Best Gas Mileage in Town........for a Bus!

Does your school age child whine that she doesn't want to take the bus to school while your preschooler begs to go on the bus? Here's a bus that everyone can ride. The best part is it gets excellent gas mileage and burns some energy too.

Start with a regular cardboard box. We used the size that paper comes in. Cut off the flaps, if any, and cut a 12" X 16" rectangle in the bottom of the box, which will become the top of the bus. If, desired, paint the box yellow and let it dry overnight.

Develop cutting skills and shape awareness by having your child cut basic shapes using shiny paper for rectangular windows, black construction paper for round wheels, and red construction paper circles for lights. Point out these details the next time you see a real bus to connect the project to life experience. Smiley face or character stickers can be stuck on the windows to make it look like your bus is full of passengers.

Your child can decorate a paper plate for the steering wheel while you use a utility knife to cut two 1" slits in the top of the cardboard (see picture) and fold that piece upward. Now use a brass paper fastener to attach the steering wheel.

As your child runs around he can hold the bus up himself, or you can make suspender straps to hold it up with string, yarn, or a belt. Just punch holes and run the string through like the one in the picture. It helps to cross the straps in the back like overalls.

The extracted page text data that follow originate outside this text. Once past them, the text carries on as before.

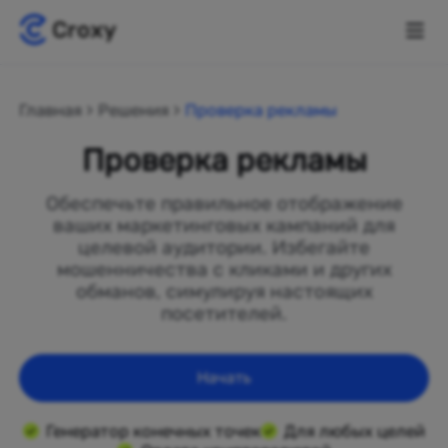
Главная
Решения
Проверка рекламы
Проверка рекламы
Обеспечьте правильное отображение
ваших маркетинговых кампаний для
целевой аудитории. Избегайте
мошенничества с кликами и других
обманов, симулируя настоящих
посетителей.
Начать
Генератор конечных точек
Для любых целей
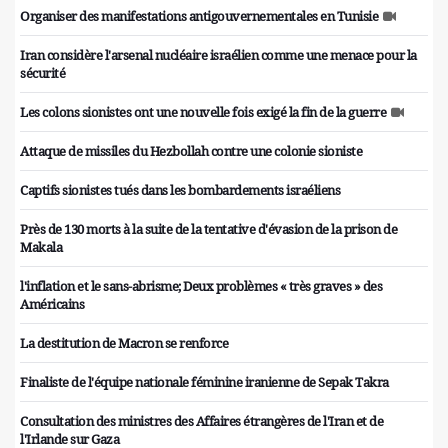
Organiser des manifestations antigouvernementales en Tunisie
Iran considère l'arsenal nucléaire israélien comme une menace pour la
sécurité
Les colons sionistes ont une nouvelle fois exigé la fin de la guerre
Attaque de missiles du Hezbollah contre une colonie sioniste
Captifs sionistes tués dans les bombardements israéliens
Près de 130 morts à la suite de la tentative d'évasion de la prison de
Makala
l'inflation et le sans-abrisme; Deux problèmes « très graves » des
Américains
La destitution de Macron se renforce
Finaliste de l'équipe nationale féminine iranienne de Sepak Takra
Consultation des ministres des Affaires étrangères de l'Iran et de
l'Irlande sur Gaza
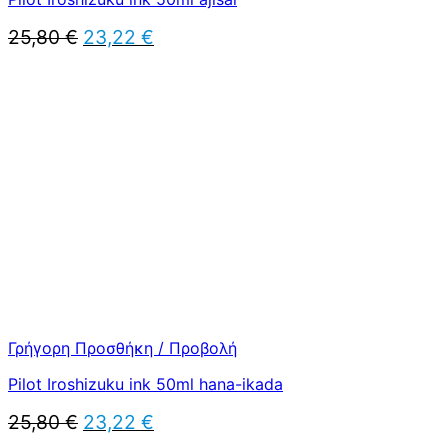
Original
Η
25,80
€
23,22
€
price
τρέχουσα
was:
τιμή
25,80 €.
είναι:
23,22 €.
Γρήγορη Προσθήκη / Προβολή
Pilot Iroshizuku ink 50ml hana-ikada
Original
Η
25,80
€
23,22
€
price
τρέχουσα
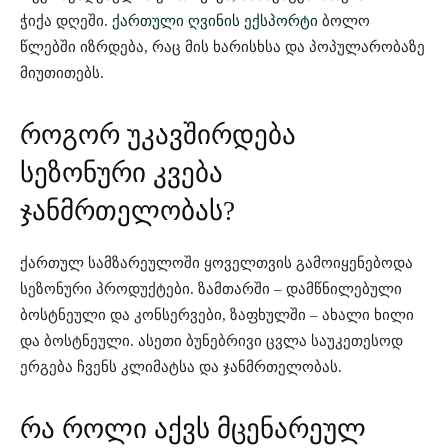
ჭიქა დღეში.
ქართული ღვინის ექსპორტი
ბოლო
წლებში იზრდება, რაც მის ხარისხსა და პოპულარობაზე
მიუთითებს.
როგორ უკავშირდება
სეზონური კვება
ჯანმრთელობას?
ქართულ სამზარეულოში ყოველთვის გამოიყენებოდა
სეზონური პროდუქტები. ზამთარში – დამწნილებული
ბოსტნეული და კონსერვები, ზაფხულში – ახალი ხილი
და ბოსტნეული. ასეთი ბუნებრივი ცვლა საუკეთესოდ
ერგება ჩვენს კლიმატსა და ჯანმრთელობას.
რა როლი აქვს მცენარეულ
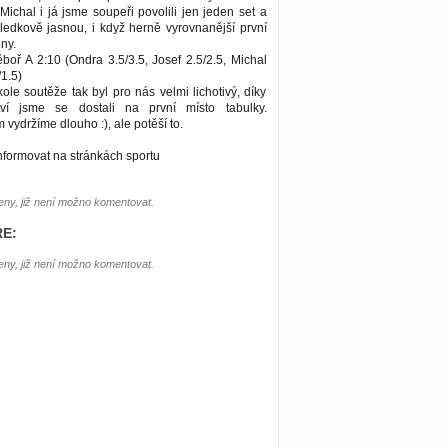
 Michal i já jsme soupeři povolili jen jeden set a
sledkově jasnou, i když herně vyrovnanější první
ny.
boř A 2:10 (Ondra 3.5/3.5, Josef 2.5/2.5, Michal
/1.5)
ole soutěže tak byl pro nás velmi lichotivý, díky
tví jsme se dostali na první místo tabulky.
vydržíme dlouho :), ale potěší to.
nformovat na stránkách sportu
ny, již není možno komentovat.
E:
ny, již není možno komentovat.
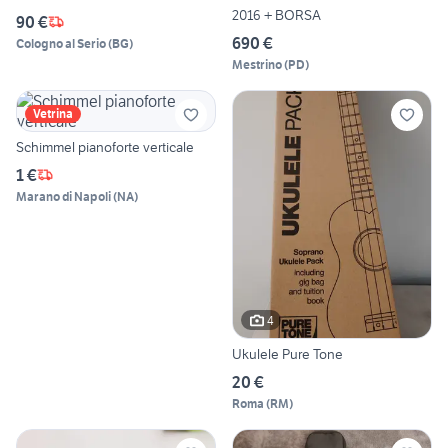
2016 + BORSA
90 €
690 €
Cologno al Serio
(
BG
)
Mestrino
(
PD
)
Vetrina
Schimmel pianoforte verticale
1 €
Marano di Napoli
(
NA
)
4
Ukulele Pure Tone
20 €
Roma
(
RM
)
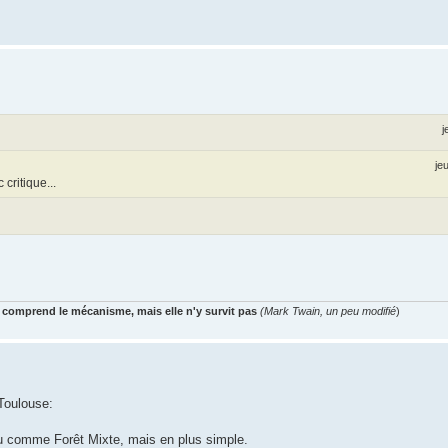
j
je
critique...
 comprend le mécanisme, mais elle n'y survit pas
(Mark Twain, un peu modifié
)
Toulouse:
eu comme Forêt Mixte, mais en plus simple.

Now have some fun with your bus: play Red Light Green Light, draw some sidewalk chalk roads and have someone be a police officer directing traffic, or even try what my daughter did---put on roller skates so the bus can go really fast! Try to encourage creativity. One friend rode the bus down our slide, pretending to be driving over really big hills. My other daughter started a tour bus company, offering in the family tour of our backyard. You could even set up an obstacle course or a bus driver training course.

Before you know it the real school bus will be back with big brother, sister, or friend, who will want to make a bus of his or her own.